Add that to the 17,000 times each day I use the finger-hook maneuver to fish the little rocks that make up a good portion of our backyard out from my baby’s mouth. Consider the time Bean nearly put her finger in the outlet she somehow pulled the phone charge from or when she dragged the full-length bedroom mirror down on top of herself or how she continually takes bones directly out of the mouth of the one bitch who has to wear a muzzle at the dog park for trying to bite her ball-fetching peers. Baby E. is here to fuck around and find out, and I am here to prevent her from finding out a little too hard and in a permanent sort of way.
So, with all this in mind, I need someone reading this newsletter to goddamn tell me how I have become the person who cannot keep it together while reading a slightly over-the-top story of two sappy brown bunnies expressing how much they love each other. Why is the ending of “Guess How Much I Love You” making my eyes well and my voice crack and my self-image crumble? What is it about the line, “I love you to the moon and back,” that pushes me right over the edge?

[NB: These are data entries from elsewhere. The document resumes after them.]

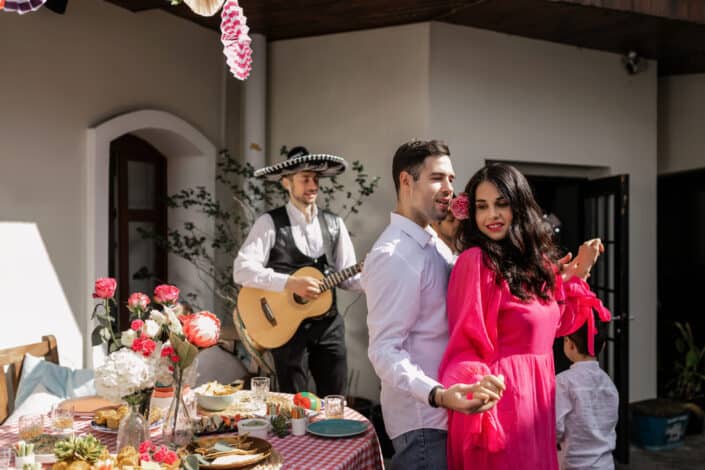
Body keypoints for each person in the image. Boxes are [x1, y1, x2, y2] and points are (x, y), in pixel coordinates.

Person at [438, 163, 611, 469]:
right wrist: (475, 390)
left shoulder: (539, 264)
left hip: (539, 401)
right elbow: (465, 343)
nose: (492, 215)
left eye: (501, 204)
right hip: (503, 403)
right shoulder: (476, 261)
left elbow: (558, 326)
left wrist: (579, 274)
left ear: (519, 207)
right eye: (482, 207)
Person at [363, 140, 505, 470]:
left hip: (448, 416)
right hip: (424, 424)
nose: (449, 189)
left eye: (451, 179)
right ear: (406, 181)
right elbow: (384, 349)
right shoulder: (394, 255)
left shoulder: (432, 247)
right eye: (437, 178)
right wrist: (438, 394)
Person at [233, 146, 361, 396]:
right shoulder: (269, 223)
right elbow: (242, 270)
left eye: (315, 179)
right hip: (286, 328)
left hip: (328, 326)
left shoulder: (335, 224)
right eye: (305, 179)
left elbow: (350, 278)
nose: (313, 185)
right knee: (293, 405)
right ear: (286, 183)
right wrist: (289, 283)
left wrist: (378, 277)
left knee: (335, 401)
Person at [556, 312, 618, 470]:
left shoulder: (564, 381)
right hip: (605, 464)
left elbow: (556, 428)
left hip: (575, 464)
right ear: (603, 346)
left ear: (569, 344)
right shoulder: (608, 382)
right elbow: (610, 421)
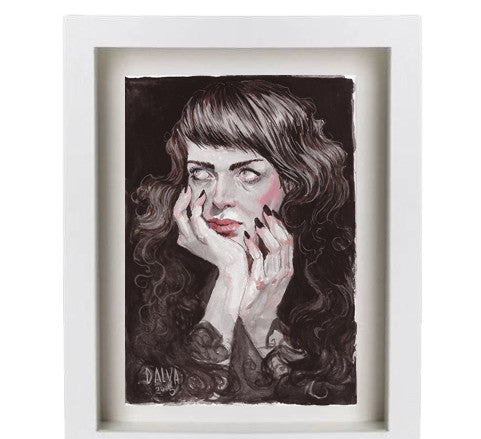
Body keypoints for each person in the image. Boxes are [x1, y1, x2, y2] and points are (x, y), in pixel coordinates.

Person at [127, 79, 356, 405]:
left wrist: (261, 322)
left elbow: (325, 405)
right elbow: (181, 410)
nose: (219, 198)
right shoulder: (159, 275)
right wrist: (230, 276)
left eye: (247, 173)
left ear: (293, 181)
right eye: (201, 173)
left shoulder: (341, 275)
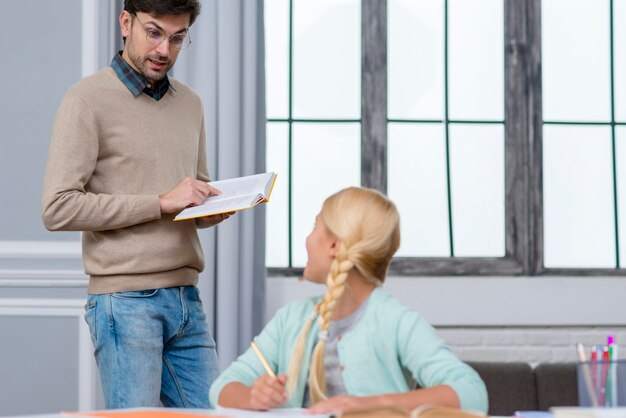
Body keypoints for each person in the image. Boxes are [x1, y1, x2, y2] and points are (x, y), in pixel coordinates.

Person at [41, 0, 229, 409]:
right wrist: (160, 203)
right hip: (125, 302)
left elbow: (193, 192)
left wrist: (211, 207)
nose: (165, 49)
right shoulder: (86, 100)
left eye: (178, 38)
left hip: (186, 298)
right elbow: (57, 207)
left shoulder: (190, 103)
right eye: (155, 32)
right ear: (126, 23)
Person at [209, 187, 488, 414]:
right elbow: (221, 389)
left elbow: (471, 393)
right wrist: (253, 396)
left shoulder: (394, 320)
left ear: (333, 245)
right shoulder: (290, 319)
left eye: (314, 226)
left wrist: (369, 404)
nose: (307, 239)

They say motherhood changes you, but my goodness, did it have to be into a big weepy chump? I love this unruly little flirt-baby so freaking much. It grows every single day, and it’s hard to imagine that there was ever a moment where I doubted I would be able to feel it. I was always a sensitive person in some ways, but I choose to deal with that by sobbing alone in my car or in the shower like a normal. I don’t cry at funerals or when other people cry or during times where we’re all encouraged, cult-style, to be “vulnerable.”
But maybe I do now! Who knows? This is next-level sentimentality. The first time I read, “Little Blue Truck,” to E.—and no, I can’t believe I am admitting this to you either—the same thing happened. And that story was about a dump truck that got stuck in the mud and had to learn a lesson about kindness and coming together to give a helping hand. NOT EXACTLY A TEAR-JERKER, FRIENDS. I can’t even watch commercials about happy families anymore. Or sad ones. Or ones that endure any sort of situation that I deem “just so nice.”
It’s horrible. I have no edge, and I can’t be certain, but I’m probably going to kill R. Most likely by turning into that washed-up novelist from The Staircase who couldn’t speak coherently when calling an ambulance to the scene of his wife’s “accident.” And EVERYONE thinks that guy did it.
The one bright spot of this whole uber-emotionalism debacle is that motherhood has also made me hyper focused on what matters. That includes love, of course, but it’s more than that, too. I’ve realized all the ways I keep myself small or hold myself back or stop myself from going full force after the things I truly want. This newfound perspective showed me that I will do anything to ensure my daughter doesn’t grow up knowing a mama who was too afraid to shine brightly—a mama who unconsciously taught her to do the same.
Motherhood has changed me. I am softer, yes, but despite the examples I listed and spent the majority of this newsletter poking fun at, motherhood has made me stronger as well. For one thing, I stopped putting my big dreams on hold. I’m hustling harder than ever to see them through. I’m learning to believe that I am worthy of amazing success, that I deserve nice things, that I’m inherently lovable.
All this inner work has had a powerful impact on my life and, as a result, my strength/happiness/sense of purpose will reverberate through daughter’s life, too. She may not be able to see or feel it just yet, but she will. Most importantly, when she does, I know she’ll know exactly how much I love her.
With pleasure,
Yes, Misstrix
P.S. Shoutout to my friend, A., who gave me an alternative to pouring sugar down R.’s throat in case of another diabetic emergency. It’s a nasal spray, which is going to be a lot easier to use. R. might live yet!